Directions for this task: Each line from the one containing "X152045000Y-112037500D03*" through the end of the entries below should be transcribed exactly, and no other line.

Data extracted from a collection
+++
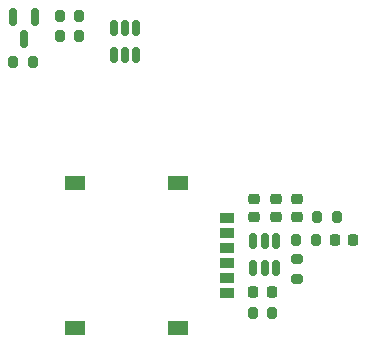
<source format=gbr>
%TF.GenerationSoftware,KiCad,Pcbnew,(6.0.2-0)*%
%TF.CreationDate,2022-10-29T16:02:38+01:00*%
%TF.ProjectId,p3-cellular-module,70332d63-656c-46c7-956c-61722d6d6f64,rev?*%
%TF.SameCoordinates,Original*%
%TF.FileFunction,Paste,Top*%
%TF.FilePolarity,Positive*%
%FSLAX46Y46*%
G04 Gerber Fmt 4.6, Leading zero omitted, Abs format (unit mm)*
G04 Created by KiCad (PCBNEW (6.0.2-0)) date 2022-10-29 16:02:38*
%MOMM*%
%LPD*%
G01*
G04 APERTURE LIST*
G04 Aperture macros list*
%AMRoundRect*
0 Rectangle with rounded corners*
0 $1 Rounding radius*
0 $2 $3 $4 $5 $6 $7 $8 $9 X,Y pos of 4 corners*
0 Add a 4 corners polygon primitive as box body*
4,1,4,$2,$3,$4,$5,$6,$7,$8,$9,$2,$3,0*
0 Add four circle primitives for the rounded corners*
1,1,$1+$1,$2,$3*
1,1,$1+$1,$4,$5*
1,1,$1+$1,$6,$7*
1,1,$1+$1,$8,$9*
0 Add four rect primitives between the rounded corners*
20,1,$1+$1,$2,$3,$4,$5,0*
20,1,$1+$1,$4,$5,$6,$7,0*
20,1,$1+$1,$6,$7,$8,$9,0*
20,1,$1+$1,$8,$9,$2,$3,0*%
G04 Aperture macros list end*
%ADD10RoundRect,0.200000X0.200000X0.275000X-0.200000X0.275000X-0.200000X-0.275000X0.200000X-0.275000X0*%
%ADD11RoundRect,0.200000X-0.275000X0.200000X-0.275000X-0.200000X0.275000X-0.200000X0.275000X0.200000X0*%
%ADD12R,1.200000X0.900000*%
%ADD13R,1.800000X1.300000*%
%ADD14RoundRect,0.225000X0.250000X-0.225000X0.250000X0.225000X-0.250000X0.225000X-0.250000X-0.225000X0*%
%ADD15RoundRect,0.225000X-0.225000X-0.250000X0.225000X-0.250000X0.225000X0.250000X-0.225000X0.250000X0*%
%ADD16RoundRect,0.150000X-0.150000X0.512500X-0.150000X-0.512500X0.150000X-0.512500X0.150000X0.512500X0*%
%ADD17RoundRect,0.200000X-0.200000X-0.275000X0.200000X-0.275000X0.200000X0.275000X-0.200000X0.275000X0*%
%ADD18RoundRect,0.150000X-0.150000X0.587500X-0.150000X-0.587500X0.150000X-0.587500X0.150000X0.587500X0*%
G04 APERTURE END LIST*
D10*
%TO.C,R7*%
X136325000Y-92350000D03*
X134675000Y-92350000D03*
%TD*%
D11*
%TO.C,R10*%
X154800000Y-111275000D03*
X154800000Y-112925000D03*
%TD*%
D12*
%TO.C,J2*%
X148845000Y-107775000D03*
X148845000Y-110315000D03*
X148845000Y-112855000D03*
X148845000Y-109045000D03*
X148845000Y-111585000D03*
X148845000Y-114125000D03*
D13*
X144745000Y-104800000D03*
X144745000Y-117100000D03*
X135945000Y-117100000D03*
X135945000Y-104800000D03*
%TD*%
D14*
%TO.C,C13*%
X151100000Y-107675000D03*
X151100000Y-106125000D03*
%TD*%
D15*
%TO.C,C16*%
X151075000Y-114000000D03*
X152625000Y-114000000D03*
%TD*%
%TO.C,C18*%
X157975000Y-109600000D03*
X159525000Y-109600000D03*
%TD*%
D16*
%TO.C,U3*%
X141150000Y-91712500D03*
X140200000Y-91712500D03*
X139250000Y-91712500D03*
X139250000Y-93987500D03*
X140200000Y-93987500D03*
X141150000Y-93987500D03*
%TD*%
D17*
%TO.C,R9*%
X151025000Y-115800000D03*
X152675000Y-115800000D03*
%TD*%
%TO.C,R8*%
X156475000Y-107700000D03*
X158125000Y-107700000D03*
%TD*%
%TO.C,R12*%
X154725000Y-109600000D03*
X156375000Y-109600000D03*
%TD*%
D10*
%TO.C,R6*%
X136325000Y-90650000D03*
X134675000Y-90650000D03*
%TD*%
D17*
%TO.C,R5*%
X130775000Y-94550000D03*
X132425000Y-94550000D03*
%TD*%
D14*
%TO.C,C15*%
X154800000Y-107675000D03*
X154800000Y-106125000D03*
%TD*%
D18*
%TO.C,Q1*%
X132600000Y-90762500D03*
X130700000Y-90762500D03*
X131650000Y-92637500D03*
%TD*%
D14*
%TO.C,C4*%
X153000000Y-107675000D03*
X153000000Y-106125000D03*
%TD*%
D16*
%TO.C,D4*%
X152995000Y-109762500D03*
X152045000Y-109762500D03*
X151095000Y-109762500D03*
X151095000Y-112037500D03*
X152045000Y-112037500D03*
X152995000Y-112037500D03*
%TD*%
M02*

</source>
+++
Solution:
X152045000Y-112037500D03*
X152995000Y-112037500D03*
%TD*%
M02*

</source>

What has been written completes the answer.